Thursday, 27 October 2011 at 12:44, Reuters, Singapore

The euro/dollar cross currency basis swap had widened to minus 80.62 in late September. (REUTERS)
The cost of dollar borrowing implied by cross currency basis swaps was little changed on Thursday after euro zone leaders struck a deal with private bondholders on a writedown of their Greek bond holdings.
The bid rate on one-year euro/dollar cross currency basis swaps, which effectively allow banks to borrow dollars in exchange for the euro as collateral, last stood at minus 68.8, staying within October's range of minus 77.3 to minus 64 .
The euro/dollar cross currency basis swap had widened to minus 80.62 in late September, the widest since December 2008. At the peak of the global financial crisis in October 2008, the euro/dollar basis swap had widened to minus 139.30.
"It is not as if (dollar funding) conditions are getting tighter each day, but they have not eased all that much either," said Satoshi Okagawa, senior global markets analyst for Sumitomo Mitsui Banking Corporation in Singapore.
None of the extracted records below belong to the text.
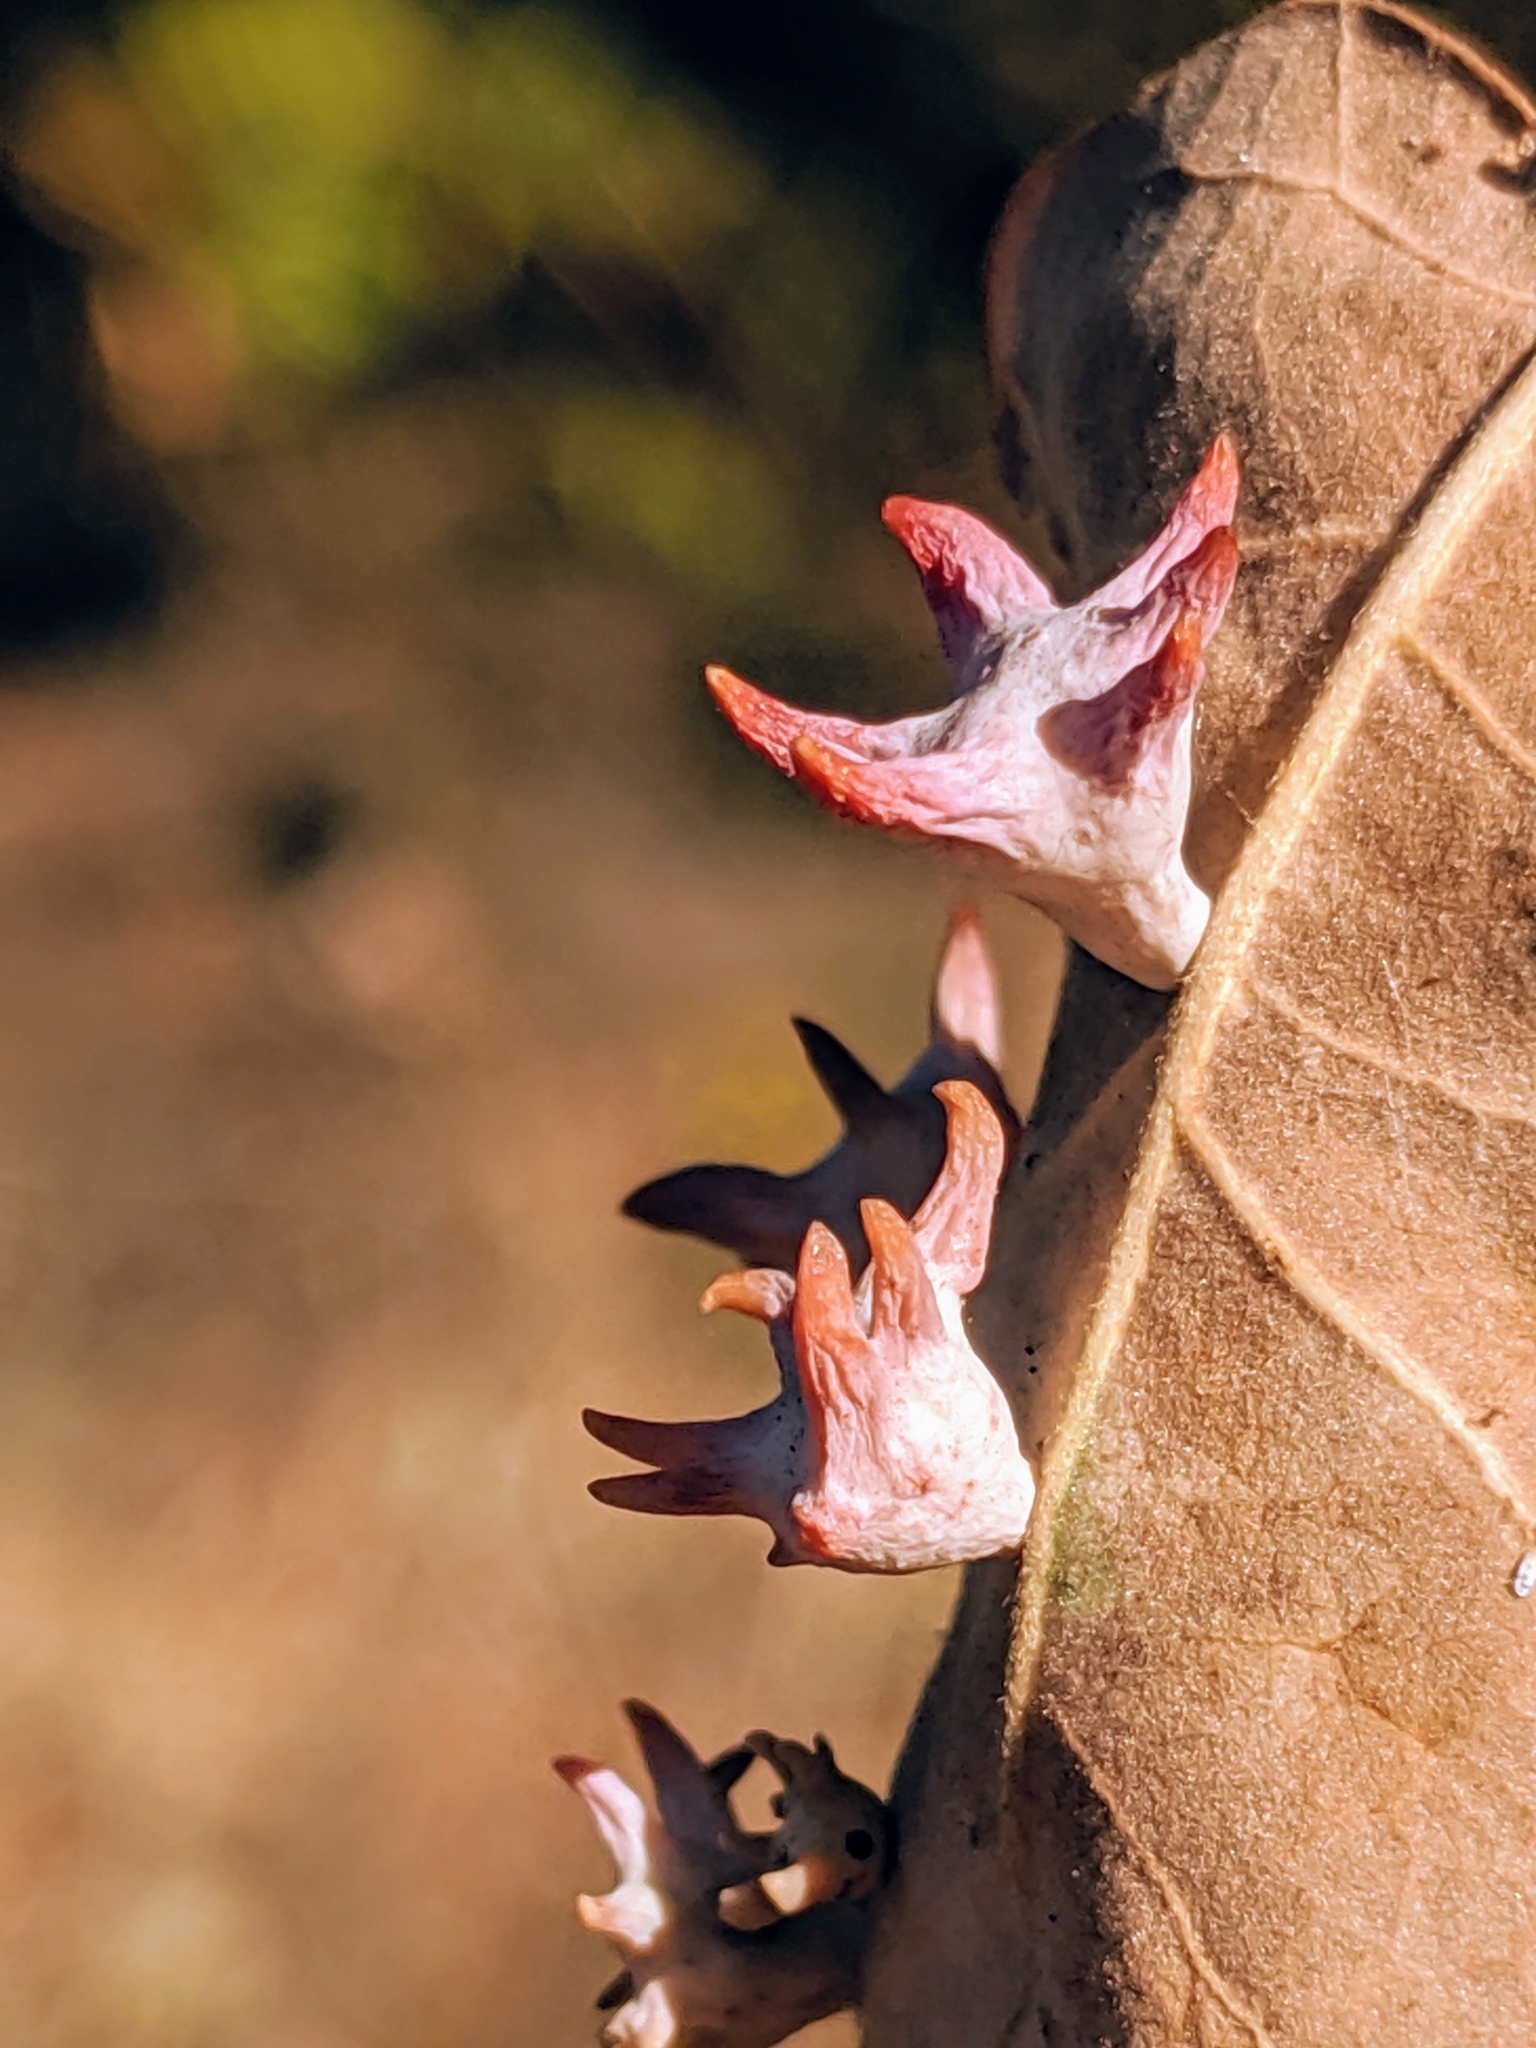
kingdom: Animalia
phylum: Arthropoda
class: Insecta
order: Hymenoptera
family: Cynipidae
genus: Cynips
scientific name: Cynips douglasi
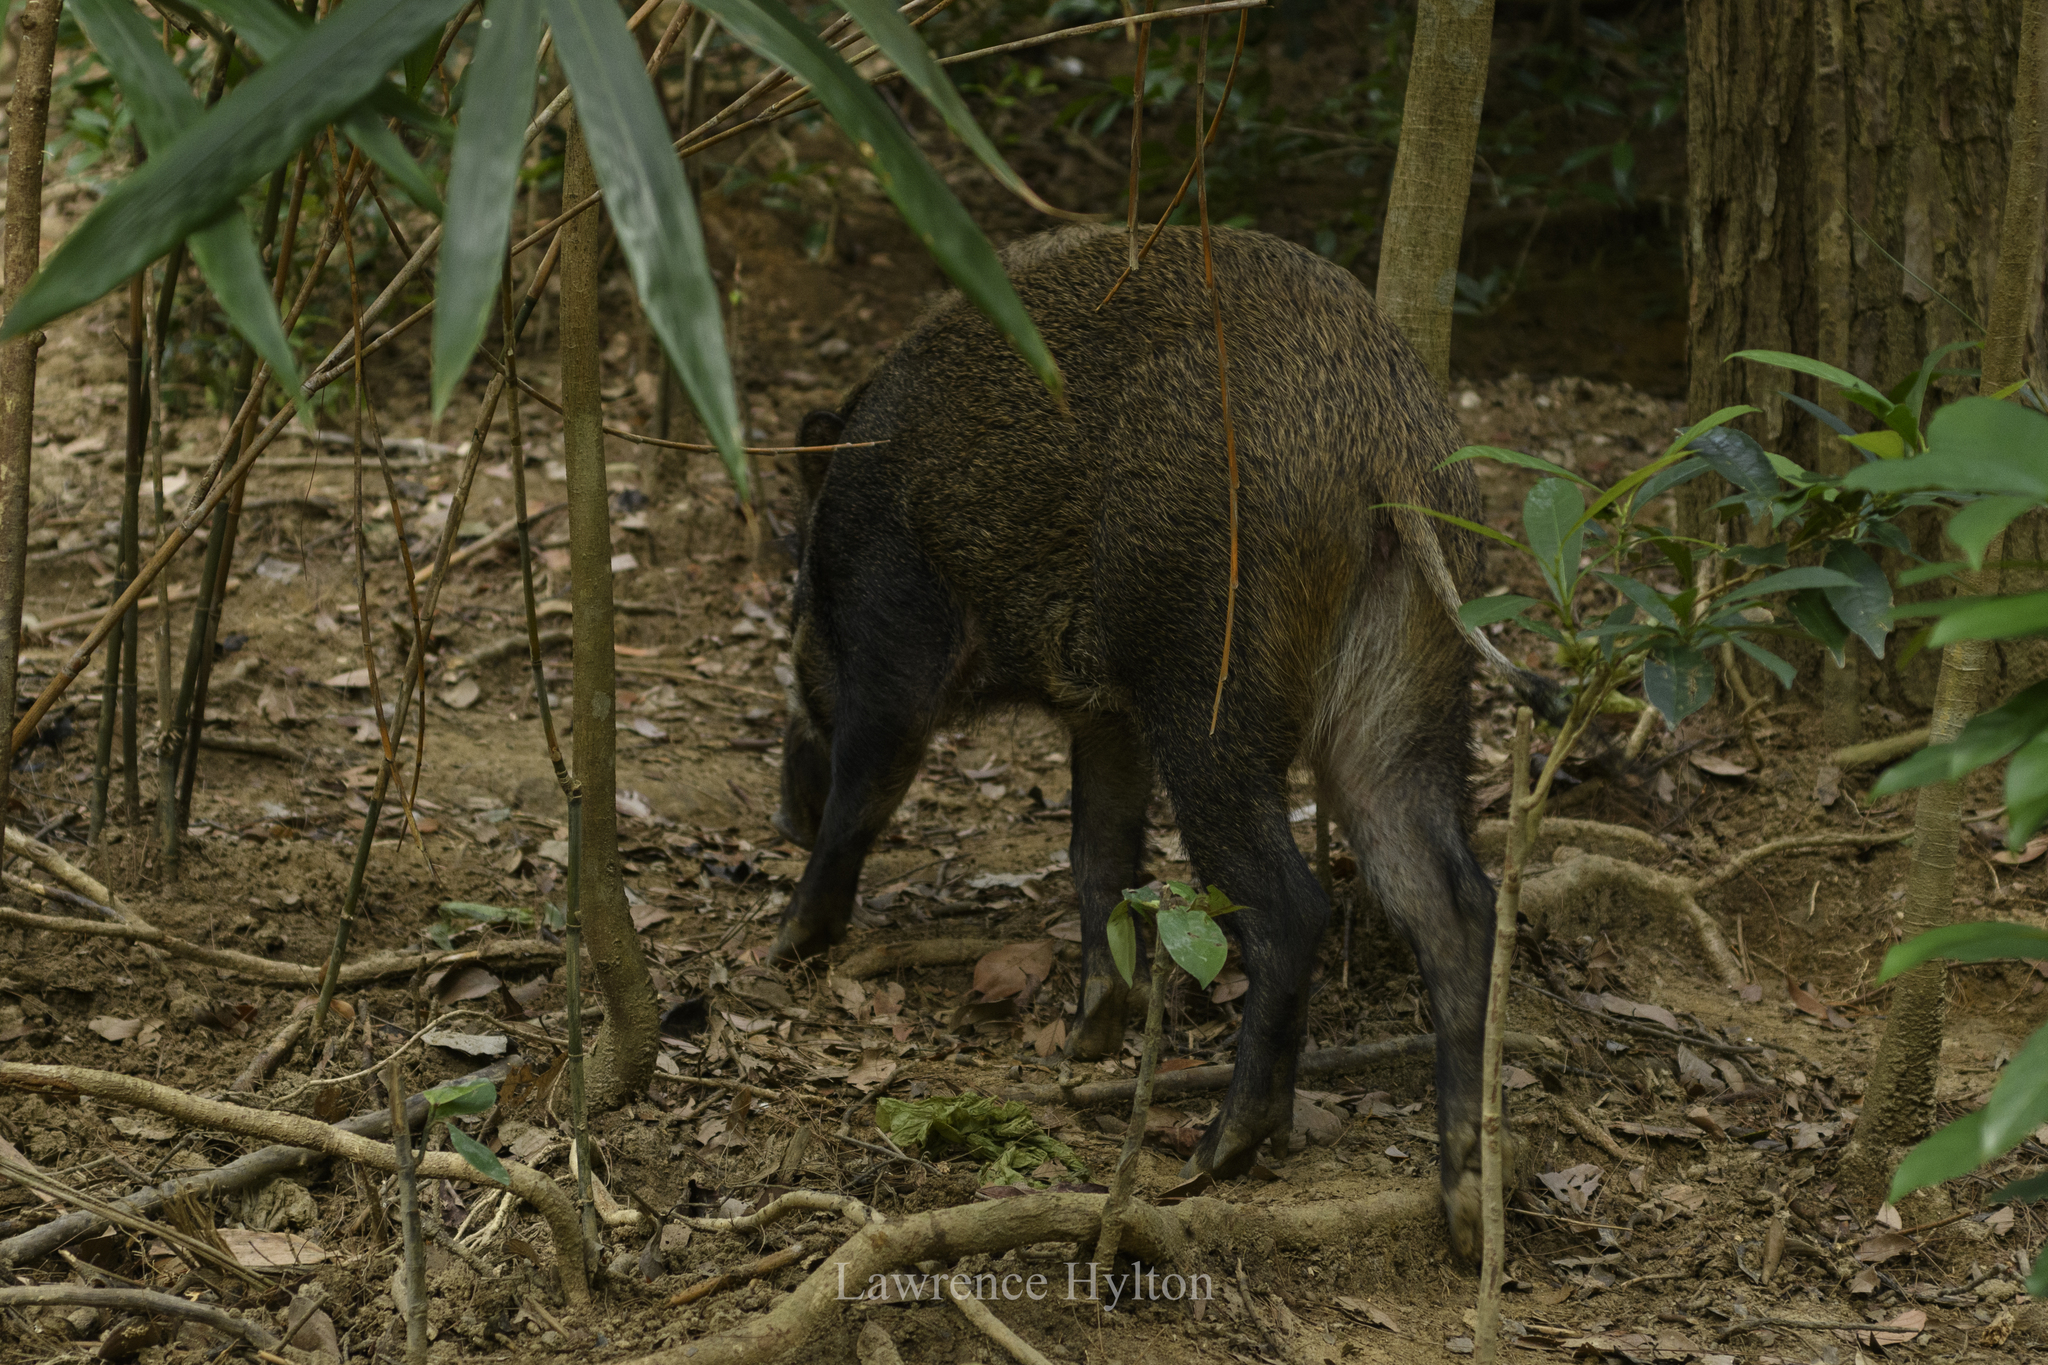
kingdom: Animalia
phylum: Chordata
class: Mammalia
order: Artiodactyla
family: Suidae
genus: Sus
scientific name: Sus scrofa
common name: Wild boar
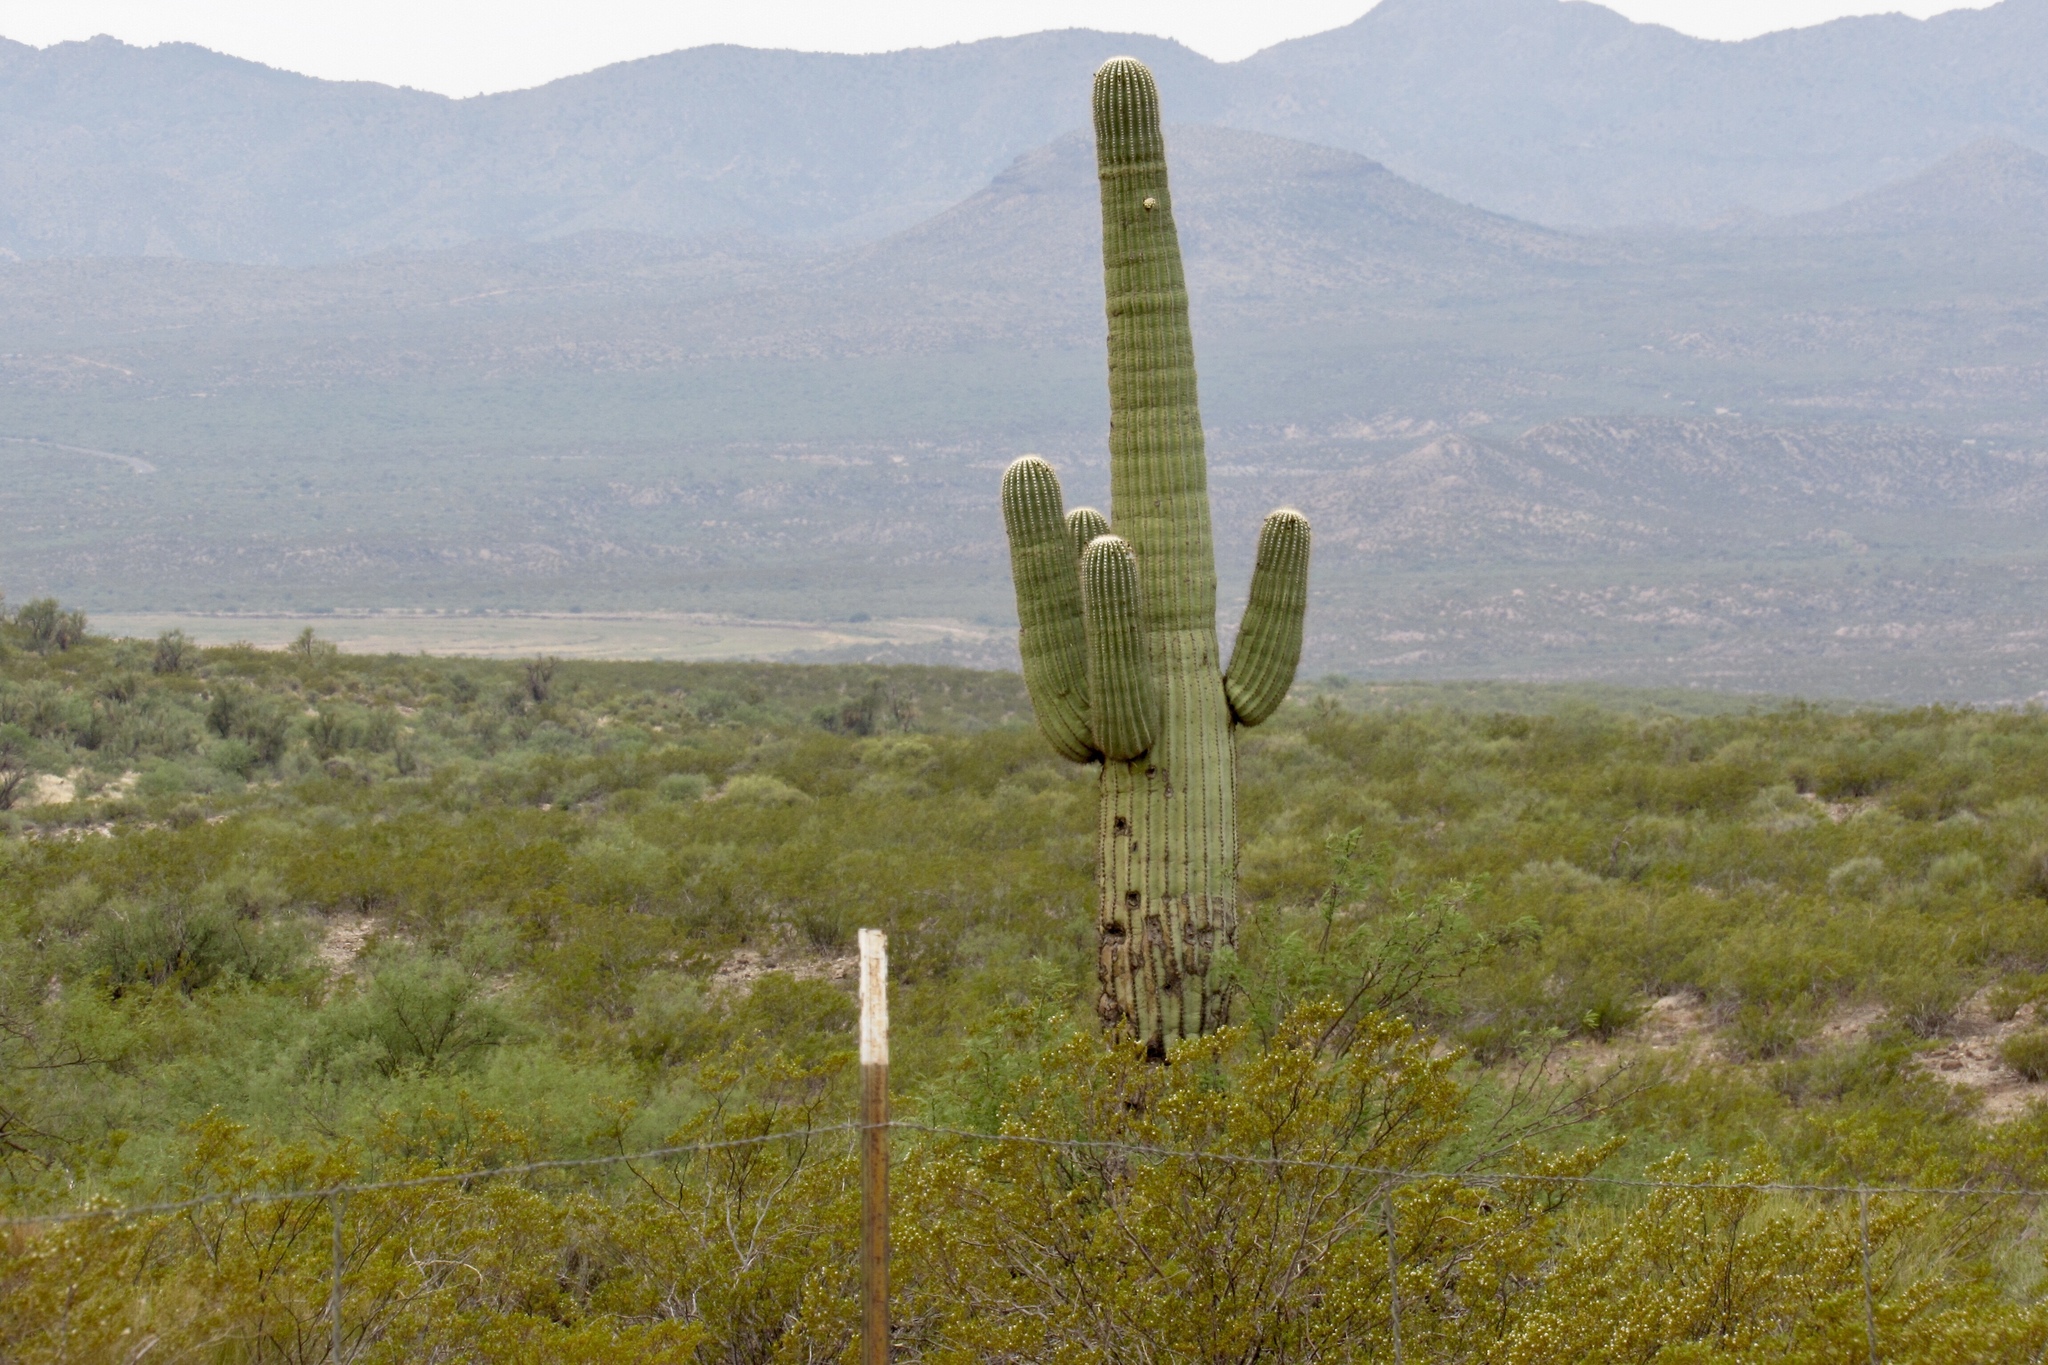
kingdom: Plantae
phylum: Tracheophyta
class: Magnoliopsida
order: Caryophyllales
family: Cactaceae
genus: Carnegiea
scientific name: Carnegiea gigantea
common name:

Several financial market gauges including those related to dollar funding conditions, point to elevated levels of financial market stress, and pose a contrast to a recent rally in global equity markets, Okagawa said.
"Although global stock markets have rebounded recently, other gauges of market stress, such as European credit default swaps as well as yield spreads between German bonds and other euro zone debt, have not moved that much," he said.
Euro zone leaders struck a deal with private banks and insurers on Thursday for them to accept a 50 per cent loss on their Greek government bonds under a plan to lower Greece's debt burden and try to contain the two-year-old euro zone crisis.